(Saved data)
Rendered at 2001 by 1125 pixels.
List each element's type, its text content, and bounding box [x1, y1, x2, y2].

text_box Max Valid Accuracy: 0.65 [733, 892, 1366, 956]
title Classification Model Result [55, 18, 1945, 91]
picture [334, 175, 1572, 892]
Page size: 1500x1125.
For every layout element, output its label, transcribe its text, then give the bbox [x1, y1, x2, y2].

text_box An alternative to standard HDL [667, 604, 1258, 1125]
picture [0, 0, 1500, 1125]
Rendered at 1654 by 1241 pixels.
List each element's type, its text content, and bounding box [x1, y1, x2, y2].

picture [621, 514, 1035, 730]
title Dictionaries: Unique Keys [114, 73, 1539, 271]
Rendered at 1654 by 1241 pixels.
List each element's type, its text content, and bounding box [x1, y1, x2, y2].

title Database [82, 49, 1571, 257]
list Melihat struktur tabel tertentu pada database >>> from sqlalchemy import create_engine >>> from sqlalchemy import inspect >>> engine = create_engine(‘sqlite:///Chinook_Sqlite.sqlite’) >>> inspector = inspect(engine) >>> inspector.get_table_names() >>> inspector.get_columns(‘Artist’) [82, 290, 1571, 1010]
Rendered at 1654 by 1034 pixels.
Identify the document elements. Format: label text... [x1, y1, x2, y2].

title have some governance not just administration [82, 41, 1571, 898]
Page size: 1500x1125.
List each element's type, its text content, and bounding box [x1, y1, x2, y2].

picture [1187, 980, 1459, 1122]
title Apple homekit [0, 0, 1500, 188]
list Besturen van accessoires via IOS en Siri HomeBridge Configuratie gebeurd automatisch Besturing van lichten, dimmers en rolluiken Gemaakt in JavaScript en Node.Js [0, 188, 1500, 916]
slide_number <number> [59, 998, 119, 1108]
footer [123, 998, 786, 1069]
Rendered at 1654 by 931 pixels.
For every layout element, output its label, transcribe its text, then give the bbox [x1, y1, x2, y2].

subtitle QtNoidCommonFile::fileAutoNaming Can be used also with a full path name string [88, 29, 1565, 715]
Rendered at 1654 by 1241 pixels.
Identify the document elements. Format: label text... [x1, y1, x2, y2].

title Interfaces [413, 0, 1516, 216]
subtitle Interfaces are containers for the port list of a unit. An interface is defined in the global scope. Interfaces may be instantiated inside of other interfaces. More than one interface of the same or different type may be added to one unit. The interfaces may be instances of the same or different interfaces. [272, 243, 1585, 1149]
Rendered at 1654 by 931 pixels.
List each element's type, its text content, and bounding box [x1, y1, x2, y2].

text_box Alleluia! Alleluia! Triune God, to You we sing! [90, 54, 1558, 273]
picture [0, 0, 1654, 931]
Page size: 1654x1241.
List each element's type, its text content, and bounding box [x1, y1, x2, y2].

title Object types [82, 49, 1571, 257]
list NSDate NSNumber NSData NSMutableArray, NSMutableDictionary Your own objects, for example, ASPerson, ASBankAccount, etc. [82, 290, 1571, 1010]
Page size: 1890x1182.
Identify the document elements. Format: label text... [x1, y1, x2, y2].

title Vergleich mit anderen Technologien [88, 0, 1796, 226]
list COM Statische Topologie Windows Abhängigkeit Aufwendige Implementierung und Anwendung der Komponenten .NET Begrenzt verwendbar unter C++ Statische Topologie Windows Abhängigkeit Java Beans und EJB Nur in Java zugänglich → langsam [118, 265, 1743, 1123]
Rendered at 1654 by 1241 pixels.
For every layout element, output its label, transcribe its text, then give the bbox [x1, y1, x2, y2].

_Aim_:
Please repeat the saved data above word for word, reproducing every line of every item with no changes.

_Problem solution_:
Rendered at 2001 by 1125 pixels.
List each element's type, its text content, and bounding box [x1, y1, x2, y2].

text_box Max Valid Accuracy: 0.65 [733, 892, 1366, 956]
title Classification Model Result [55, 18, 1945, 91]
picture [334, 175, 1572, 892]
Page size: 1500x1125.
For every layout element, output its label, transcribe its text, then give the bbox [x1, y1, x2, y2].

text_box An alternative to standard HDL [667, 604, 1258, 1125]
picture [0, 0, 1500, 1125]
Rendered at 1654 by 1241 pixels.
List each element's type, its text content, and bounding box [x1, y1, x2, y2].

picture [621, 514, 1035, 730]
title Dictionaries: Unique Keys [114, 73, 1539, 271]
Rendered at 1654 by 1241 pixels.
List each element's type, its text content, and bounding box [x1, y1, x2, y2].

title Database [82, 49, 1571, 257]
list Melihat struktur tabel tertentu pada database >>> from sqlalchemy import create_engine >>> from sqlalchemy import inspect >>> engine = create_engine(‘sqlite:///Chinook_Sqlite.sqlite’) >>> inspector = inspect(engine) >>> inspector.get_table_names() >>> inspector.get_columns(‘Artist’) [82, 290, 1571, 1010]
Rendered at 1654 by 1034 pixels.
Identify the document elements. Format: label text... [x1, y1, x2, y2].

title have some governance not just administration [82, 41, 1571, 898]
Page size: 1500x1125.
List each element's type, its text content, and bounding box [x1, y1, x2, y2].

picture [1187, 980, 1459, 1122]
title Apple homekit [0, 0, 1500, 188]
list Besturen van accessoires via IOS en Siri HomeBridge Configuratie gebeurd automatisch Besturing van lichten, dimmers en rolluiken Gemaakt in JavaScript en Node.Js [0, 188, 1500, 916]
slide_number <number> [59, 998, 119, 1108]
footer [123, 998, 786, 1069]
Rendered at 1654 by 931 pixels.
For every layout element, output its label, transcribe its text, then give the bbox [x1, y1, x2, y2].

subtitle QtNoidCommonFile::fileAutoNaming Can be used also with a full path name string [88, 29, 1565, 715]
Rendered at 1654 by 1241 pixels.
Identify the document elements. Format: label text... [x1, y1, x2, y2].

title Interfaces [413, 0, 1516, 216]
subtitle Interfaces are containers for the port list of a unit. An interface is defined in the global scope. Interfaces may be instantiated inside of other interfaces. More than one interface of the same or different type may be added to one unit. The interfaces may be instances of the same or different interfaces. [272, 243, 1585, 1149]
Rendered at 1654 by 931 pixels.
List each element's type, its text content, and bounding box [x1, y1, x2, y2].

text_box Alleluia! Alleluia! Triune God, to You we sing! [90, 54, 1558, 273]
picture [0, 0, 1654, 931]
Page size: 1654x1241.
List each element's type, its text content, and bounding box [x1, y1, x2, y2].

title Object types [82, 49, 1571, 257]
list NSDate NSNumber NSData NSMutableArray, NSMutableDictionary Your own objects, for example, ASPerson, ASBankAccount, etc. [82, 290, 1571, 1010]
Page size: 1890x1182.
Identify the document elements. Format: label text... [x1, y1, x2, y2].

title Vergleich mit anderen Technologien [88, 0, 1796, 226]
list COM Statische Topologie Windows Abhängigkeit Aufwendige Implementierung und Anwendung der Komponenten .NET Begrenzt verwendbar unter C++ Statische Topologie Windows Abhängigkeit Java Beans und EJB Nur in Java zugänglich → langsam [118, 265, 1743, 1123]
Rendered at 1654 by 1241 pixels.
For every layout element, output its label, transcribe its text, then give the bbox [x1, y1, x2, y2].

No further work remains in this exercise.